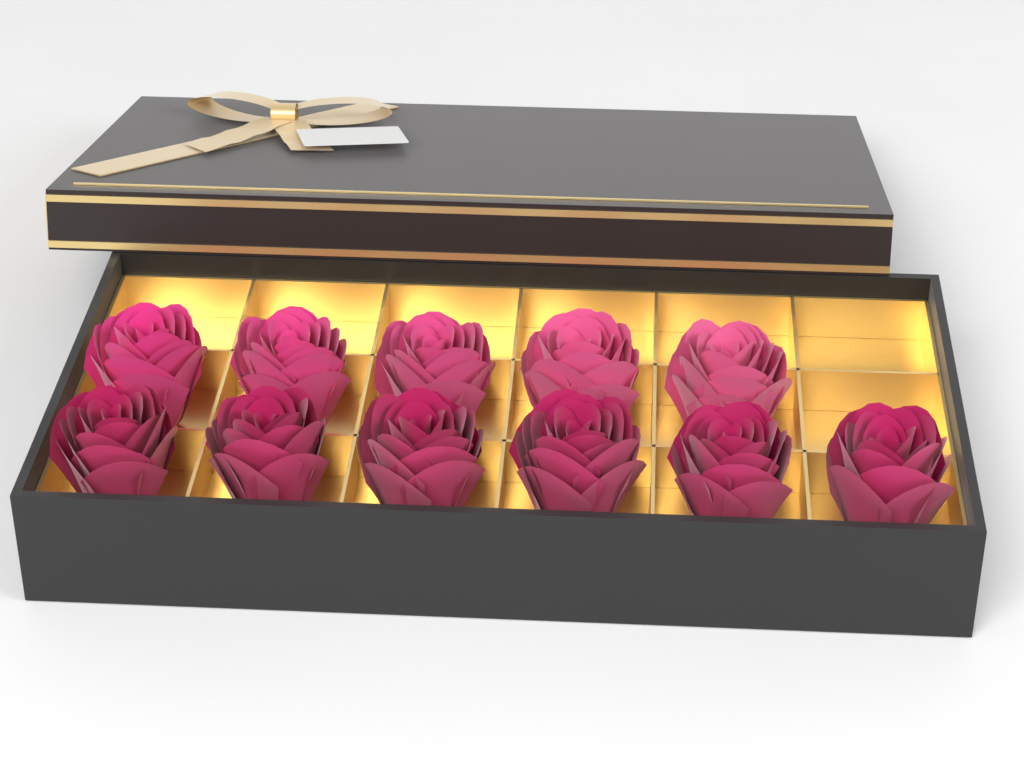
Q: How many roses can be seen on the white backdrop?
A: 11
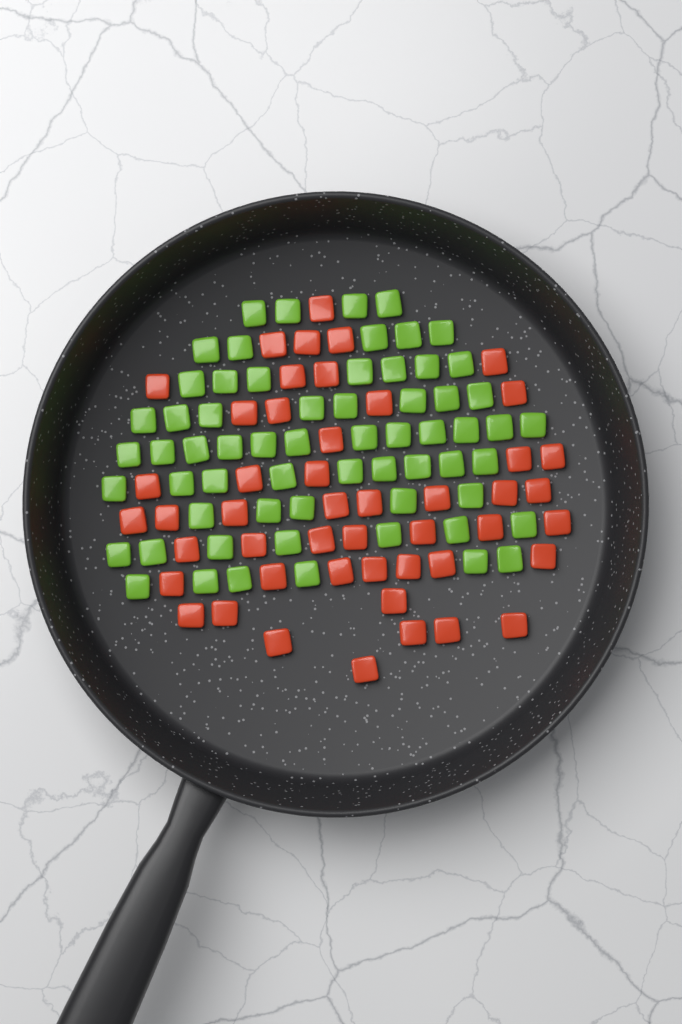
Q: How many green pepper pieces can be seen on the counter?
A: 63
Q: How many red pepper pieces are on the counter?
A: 48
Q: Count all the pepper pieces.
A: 111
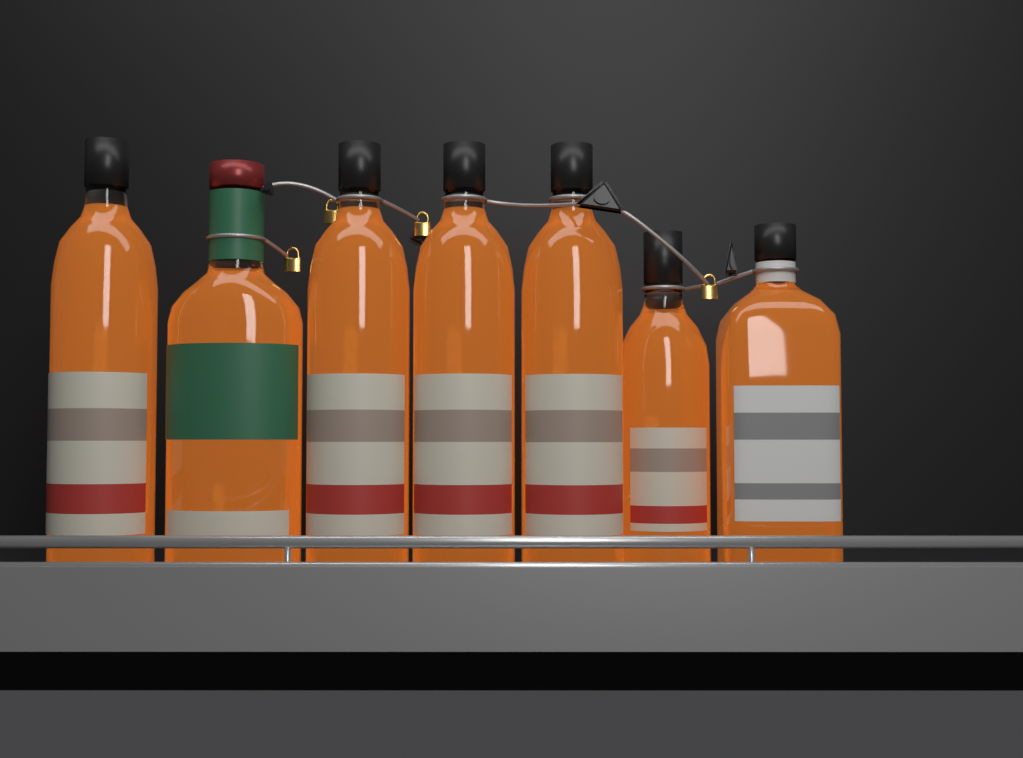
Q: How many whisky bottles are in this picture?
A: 7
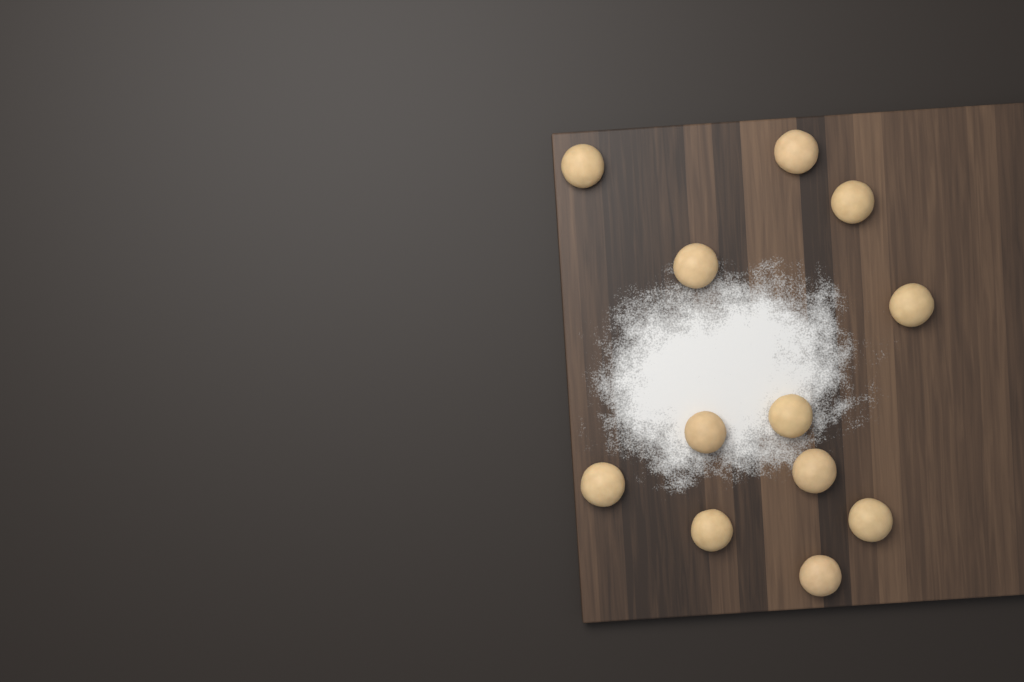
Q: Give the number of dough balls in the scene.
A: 12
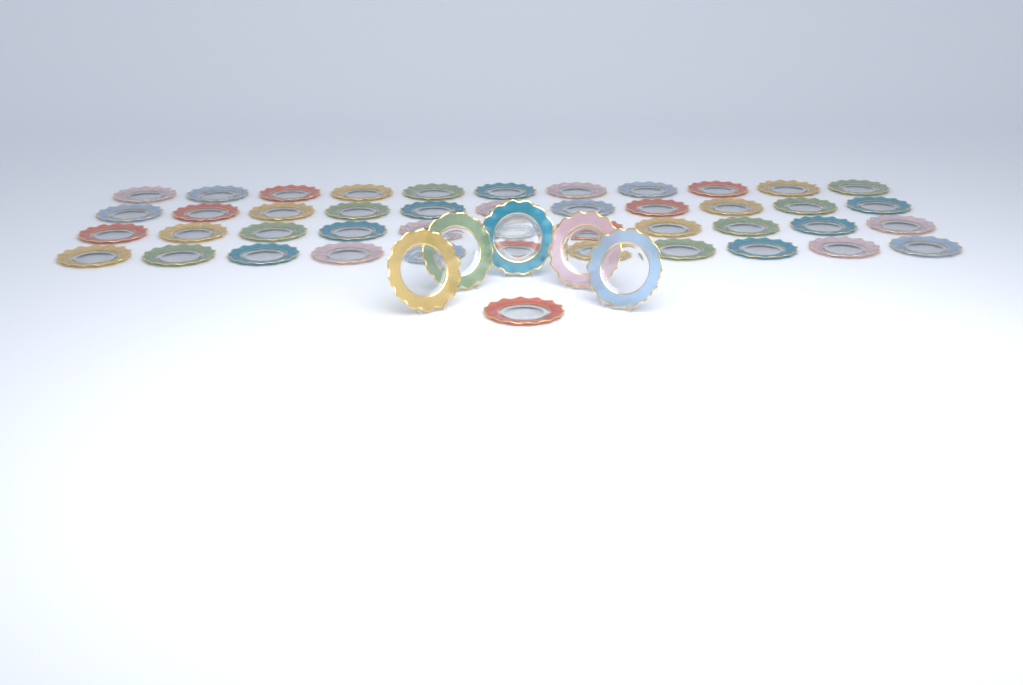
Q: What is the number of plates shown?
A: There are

Task instructions: Starting at the line above that contains "Q: How many whisky" and ending with the last line, write those lines as a JSON list of strings, one string per line, with blank lines skipped. Leave out the picture lines.

Full answer:
[
  "Q: How many whisky bottles are in this picture?",
  "A: 7",
  "Q: Give the number of dough balls in the scene.",
  "A: 12",
  "Q: What is the number of plates shown?",
  "A: There are"
]